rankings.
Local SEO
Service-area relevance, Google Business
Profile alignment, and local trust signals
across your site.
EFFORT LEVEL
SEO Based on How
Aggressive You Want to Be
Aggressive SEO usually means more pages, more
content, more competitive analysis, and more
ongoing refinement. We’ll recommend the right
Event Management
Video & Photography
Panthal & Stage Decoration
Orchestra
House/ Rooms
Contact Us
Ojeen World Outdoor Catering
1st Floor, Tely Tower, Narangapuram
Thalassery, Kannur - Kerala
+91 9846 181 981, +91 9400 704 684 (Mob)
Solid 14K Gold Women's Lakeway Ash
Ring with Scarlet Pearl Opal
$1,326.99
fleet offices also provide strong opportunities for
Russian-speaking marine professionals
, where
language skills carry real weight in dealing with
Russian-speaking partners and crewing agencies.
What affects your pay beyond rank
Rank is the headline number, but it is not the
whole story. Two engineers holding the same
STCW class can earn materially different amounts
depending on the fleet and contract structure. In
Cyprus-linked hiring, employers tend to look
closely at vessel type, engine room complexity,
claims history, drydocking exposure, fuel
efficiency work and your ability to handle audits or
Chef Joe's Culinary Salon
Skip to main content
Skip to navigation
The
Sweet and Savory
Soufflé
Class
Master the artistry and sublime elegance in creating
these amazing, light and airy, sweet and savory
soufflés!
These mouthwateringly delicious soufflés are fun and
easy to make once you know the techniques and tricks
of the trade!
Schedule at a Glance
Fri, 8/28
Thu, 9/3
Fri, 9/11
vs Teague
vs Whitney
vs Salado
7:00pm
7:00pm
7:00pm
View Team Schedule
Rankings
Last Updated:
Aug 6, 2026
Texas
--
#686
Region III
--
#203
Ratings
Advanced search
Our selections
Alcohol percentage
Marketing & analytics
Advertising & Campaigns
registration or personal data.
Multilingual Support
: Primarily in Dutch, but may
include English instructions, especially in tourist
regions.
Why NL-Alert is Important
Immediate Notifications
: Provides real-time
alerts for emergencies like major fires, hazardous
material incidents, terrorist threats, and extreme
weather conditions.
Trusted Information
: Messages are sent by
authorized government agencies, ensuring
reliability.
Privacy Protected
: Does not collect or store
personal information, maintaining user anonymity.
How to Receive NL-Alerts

************

▸ **Work to be completed**
Copy out the material, keeping every line exactly as it is.

▸ **Result**
rankings.
Local SEO
Service-area relevance, Google Business
Profile alignment, and local trust signals
across your site.
EFFORT LEVEL
SEO Based on How
Aggressive You Want to Be
Aggressive SEO usually means more pages, more
content, more competitive analysis, and more
ongoing refinement. We’ll recommend the right
Event Management
Video & Photography
Panthal & Stage Decoration
Orchestra
House/ Rooms
Contact Us
Ojeen World Outdoor Catering
1st Floor, Tely Tower, Narangapuram
Thalassery, Kannur - Kerala
+91 9846 181 981, +91 9400 704 684 (Mob)
Solid 14K Gold Women's Lakeway Ash
Ring with Scarlet Pearl Opal
$1,326.99
fleet offices also provide strong opportunities for
Russian-speaking marine professionals
, where
language skills carry real weight in dealing with
Russian-speaking partners and crewing agencies.
What affects your pay beyond rank
Rank is the headline number, but it is not the
whole story. Two engineers holding the same
STCW class can earn materially different amounts
depending on the fleet and contract structure. In
Cyprus-linked hiring, employers tend to look
closely at vessel type, engine room complexity,
claims history, drydocking exposure, fuel
efficiency work and your ability to handle audits or
Chef Joe's Culinary Salon
Skip to main content
Skip to navigation
The
Sweet and Savory
Soufflé
Class
Master the artistry and sublime elegance in creating
these amazing, light and airy, sweet and savory
soufflés!
These mouthwateringly delicious soufflés are fun and
easy to make once you know the techniques and tricks
of the trade!
Schedule at a Glance
Fri, 8/28
Thu, 9/3
Fri, 9/11
vs Teague
vs Whitney
vs Salado
7:00pm
7:00pm
7:00pm
View Team Schedule
Rankings
Last Updated:
Aug 6, 2026
Texas
--
#686
Region III
--
#203
Ratings
Advanced search
Our selections
Alcohol percentage
Marketing & analytics
Advertising & Campaigns
registration or personal data.
Multilingual Support
: Primarily in Dutch, but may
include English instructions, especially in tourist
regions.
Why NL-Alert is Important
Immediate Notifications
: Provides real-time
alerts for emergencies like major fires, hazardous
material incidents, terrorist threats, and extreme
weather conditions.
Trusted Information
: Messages are sent by
authorized government agencies, ensuring
reliability.
Privacy Protected
: Does not collect or store
personal information, maintaining user anonymity.
How to Receive NL-Alerts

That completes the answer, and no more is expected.